DATA PROVIDED Start Marker
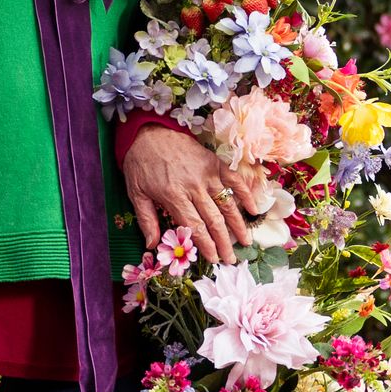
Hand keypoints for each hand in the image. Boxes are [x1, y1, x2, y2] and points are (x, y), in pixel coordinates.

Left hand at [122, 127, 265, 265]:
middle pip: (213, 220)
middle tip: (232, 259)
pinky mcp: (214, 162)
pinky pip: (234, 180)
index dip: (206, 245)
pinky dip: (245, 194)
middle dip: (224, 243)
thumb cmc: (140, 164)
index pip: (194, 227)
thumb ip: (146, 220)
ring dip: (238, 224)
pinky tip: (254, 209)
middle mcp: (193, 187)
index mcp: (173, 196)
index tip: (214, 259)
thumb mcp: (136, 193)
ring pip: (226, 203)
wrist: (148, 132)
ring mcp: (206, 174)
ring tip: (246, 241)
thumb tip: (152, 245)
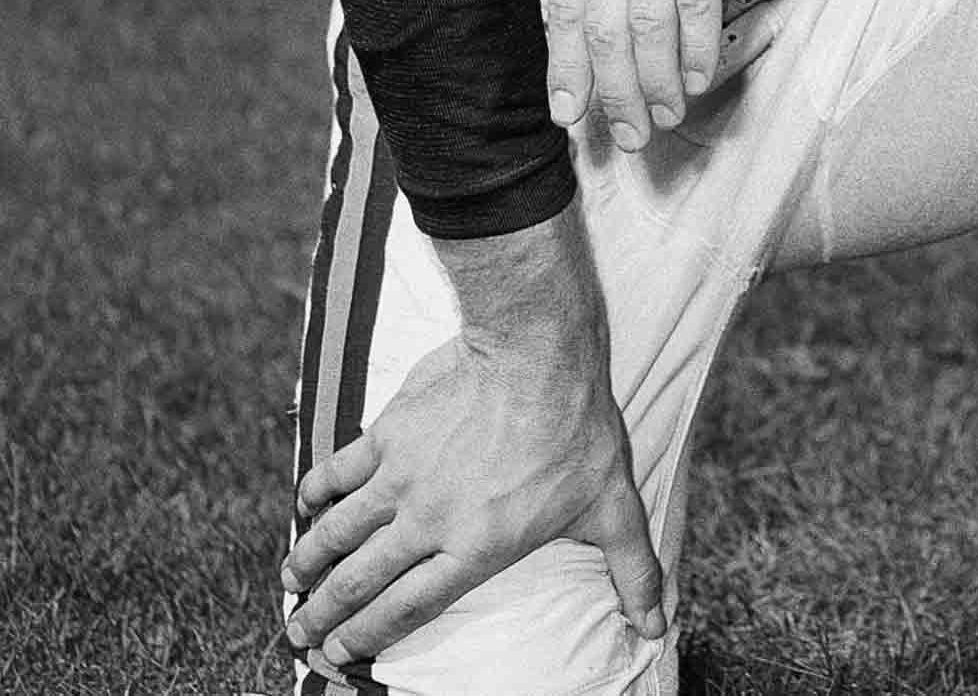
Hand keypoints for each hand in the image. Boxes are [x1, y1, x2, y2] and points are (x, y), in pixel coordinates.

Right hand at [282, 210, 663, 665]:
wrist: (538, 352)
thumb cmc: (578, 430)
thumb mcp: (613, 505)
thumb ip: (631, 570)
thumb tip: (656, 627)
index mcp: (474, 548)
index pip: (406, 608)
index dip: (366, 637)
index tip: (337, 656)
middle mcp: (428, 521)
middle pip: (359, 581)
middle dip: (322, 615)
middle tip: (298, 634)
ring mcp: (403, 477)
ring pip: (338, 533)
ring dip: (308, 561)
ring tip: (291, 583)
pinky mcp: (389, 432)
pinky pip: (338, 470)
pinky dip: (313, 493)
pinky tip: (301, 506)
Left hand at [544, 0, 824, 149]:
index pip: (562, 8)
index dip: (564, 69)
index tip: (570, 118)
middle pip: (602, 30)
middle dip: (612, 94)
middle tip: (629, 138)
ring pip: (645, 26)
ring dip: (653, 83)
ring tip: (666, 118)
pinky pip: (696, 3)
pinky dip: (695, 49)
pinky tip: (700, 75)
DATA PROVIDED End Marker
DATA PROVIDED Start Marker
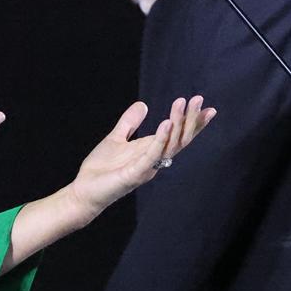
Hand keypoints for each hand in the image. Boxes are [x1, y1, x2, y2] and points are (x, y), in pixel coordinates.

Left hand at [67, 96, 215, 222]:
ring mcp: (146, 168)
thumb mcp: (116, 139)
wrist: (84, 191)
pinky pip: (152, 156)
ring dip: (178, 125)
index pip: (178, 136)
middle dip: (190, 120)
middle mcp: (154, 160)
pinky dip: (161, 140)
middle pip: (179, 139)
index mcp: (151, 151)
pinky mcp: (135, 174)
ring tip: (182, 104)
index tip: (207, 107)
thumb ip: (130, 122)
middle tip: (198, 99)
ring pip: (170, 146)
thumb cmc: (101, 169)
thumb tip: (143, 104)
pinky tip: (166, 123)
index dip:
DATA PROVIDED End Marker
Show every line in the entries above that contains the string "thumb".

thumb cmc: (140, 164)
thumb ip: (146, 220)
thumb mcp: (136, 193)
thumb tip: (152, 245)
thumb cmc: (578, 430)
thumb mcp: (613, 505)
thumb ip: (631, 570)
thumb tip: (656, 627)
thumb mcp: (116, 139)
thumb ip: (130, 122)
thumb cmc: (101, 169)
thumb tip: (143, 104)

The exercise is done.